Stderr behaviour: silent by default. With BRAIN_DEBUG=1, each failure writes one short line. Claude Code surfaces hook stderr in its transcript log; it does not dump it into the model's context or the user's terminal, so debug-mode output is operator-visible only.

Testing

Standalone hook test (in scope for this phase)

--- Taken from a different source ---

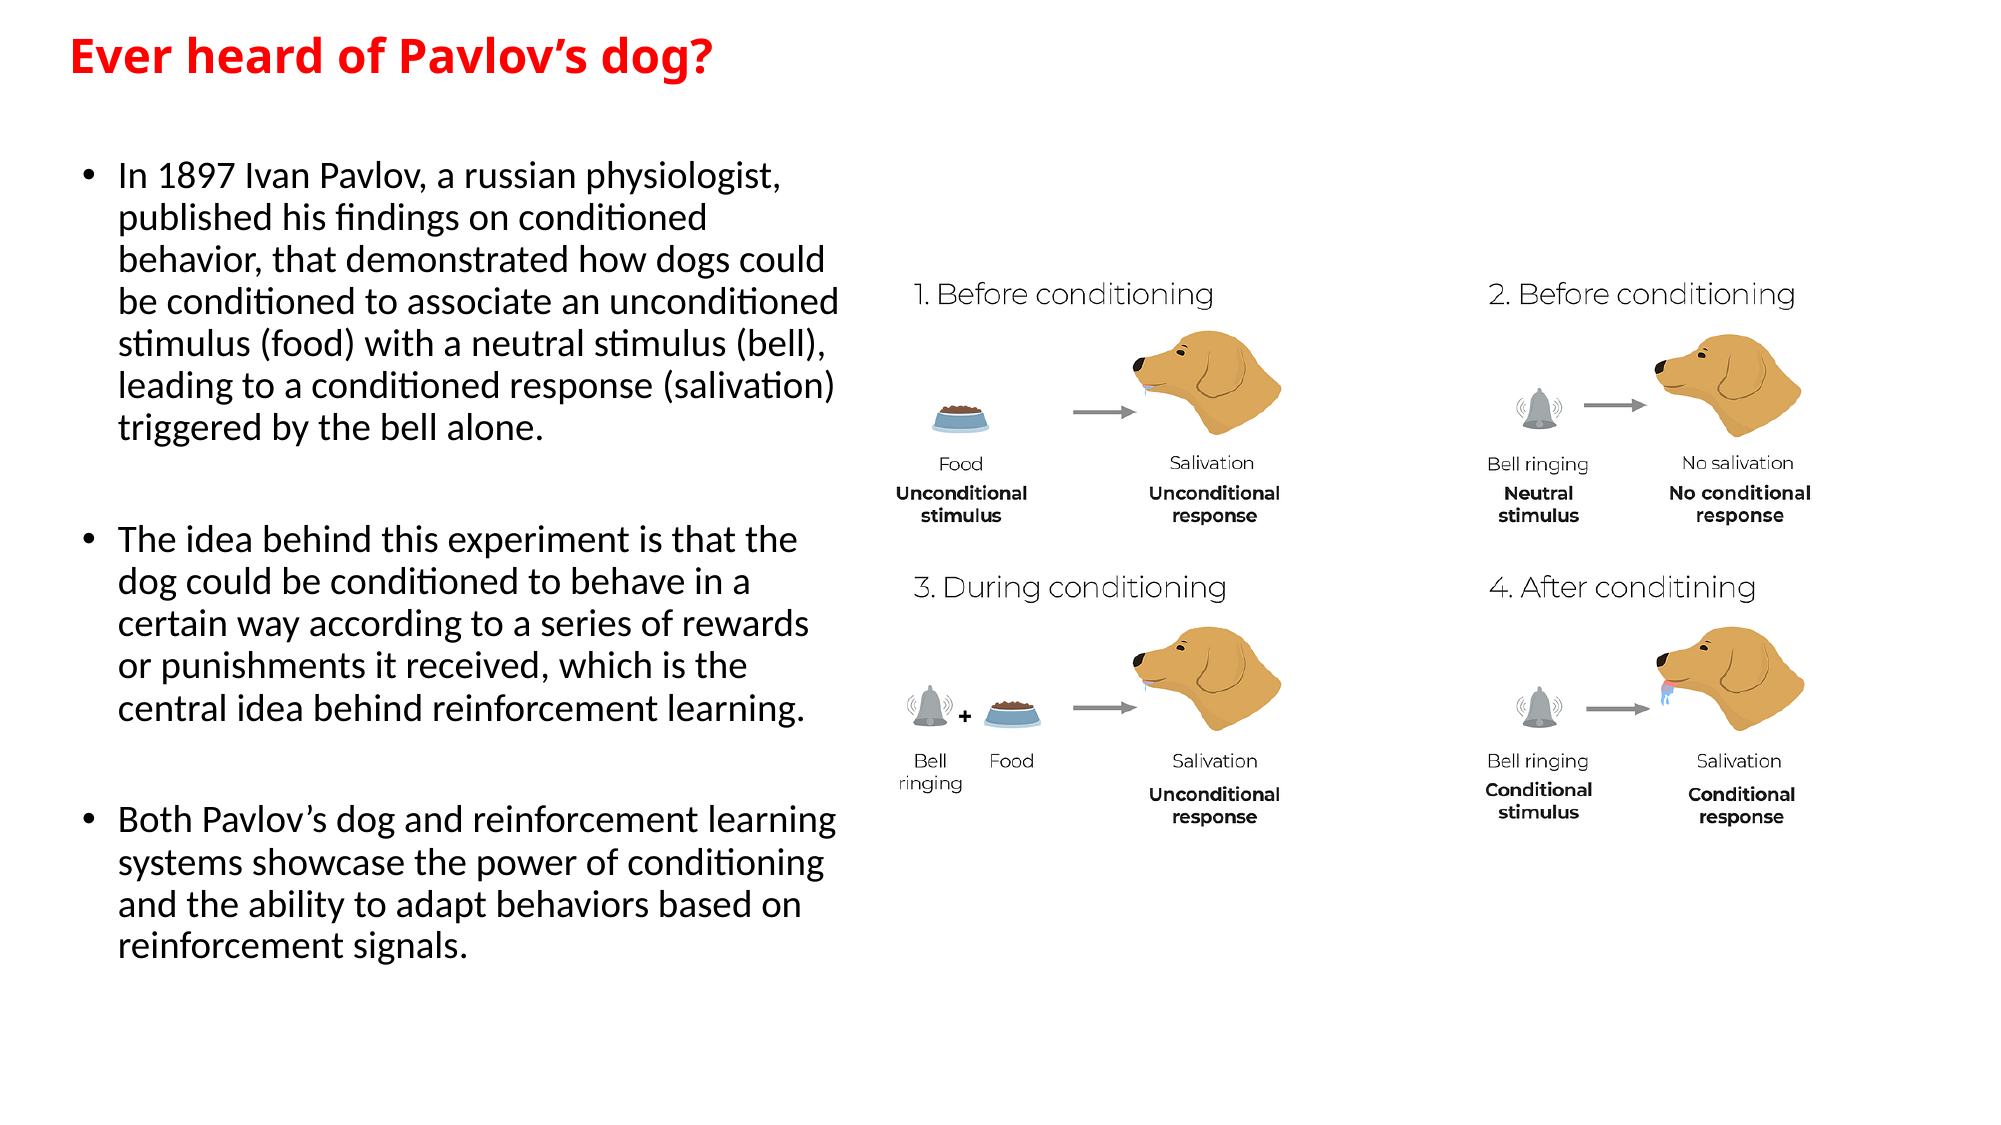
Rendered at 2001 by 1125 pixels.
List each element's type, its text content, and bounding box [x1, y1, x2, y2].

list In 1897 Ivan Pavlov, a russian physiologist, published his findings on conditioned behavior, that demonstrated how dogs could be conditioned to associate an unconditioned stimulus (food) with a neutral stimulus (bell), leading to a conditioned response (salivation) triggered by the bell alone. The idea behind this experiment is that the dog could be conditioned to behave in a certain way according to a series of rewards or punishments it received, which is the central idea behind reinforcement learning. Both Pavlov’s dog and reinforcement learning systems showcase the power of conditioning and the ability to adapt behaviors based on reinforcement signals. [67, 147, 863, 1012]
title Ever heard of Pavlov’s dog? [54, 24, 1779, 92]
picture [845, 211, 2000, 880]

A bin/test-brain-hook.sh script in the brain repo, runnable against the local brain server, covering:

  1. Happy path — pipe a valid PostToolUse JSON to the hook with correct env, then verify the event landed by querying postgres directly: docker compose exec -T postgres psql -U brain brain -c "select event_type, agent_id, run_id, payload from events order by ts desc limit 1". Expect tool_call, the right agent_id, the right run_id (or NULL), and payload matching {"tool_name":..., "input_bytes":..., "output_bytes":...}. Direct psql is used because the dashboard API exposes only aggregated rollups (/customers, /agents, /tools, /overview), not individual event lookups.
  2. No telemetry configBRAIN_URL unset, no event posted.
  3. Bad URL with debug onBRAIN_URL=http://192.0.2.1:1 (RFC 5737 unroutable) + BRAIN_DEBUG=1, verify one stderr line within ~2s and exit 0.
  4. Malformed stdin with debug onecho "not json" | … + BRAIN_DEBUG=1, verify one "stdin parse failed" stderr line and exit

Bootstrap: the script mints a fresh test key via docker compose exec brain-api node bin/mint-key.js cust_m8trx_test "M8TRX Test" (the original key from yesterday's session was shown once and is no longer recoverable).

End-to-end test inside agent-runtime container — deferred

Real in-container e2e requires editing M8trxAgent's images/agent-runtime/Dockerfile to add jq and COPY the two files. The RESUME plan explicitly defers that integration step (this phase only documents the Dockerfile diff in README.md). True e2e lands when M8trxAgent's Dockerfile takes its first non-placeholder commit.

Out of scope

Open questions

None at design-approval time. All five clarifying questions were resolved interactively in the brainstorming session before this spec was written.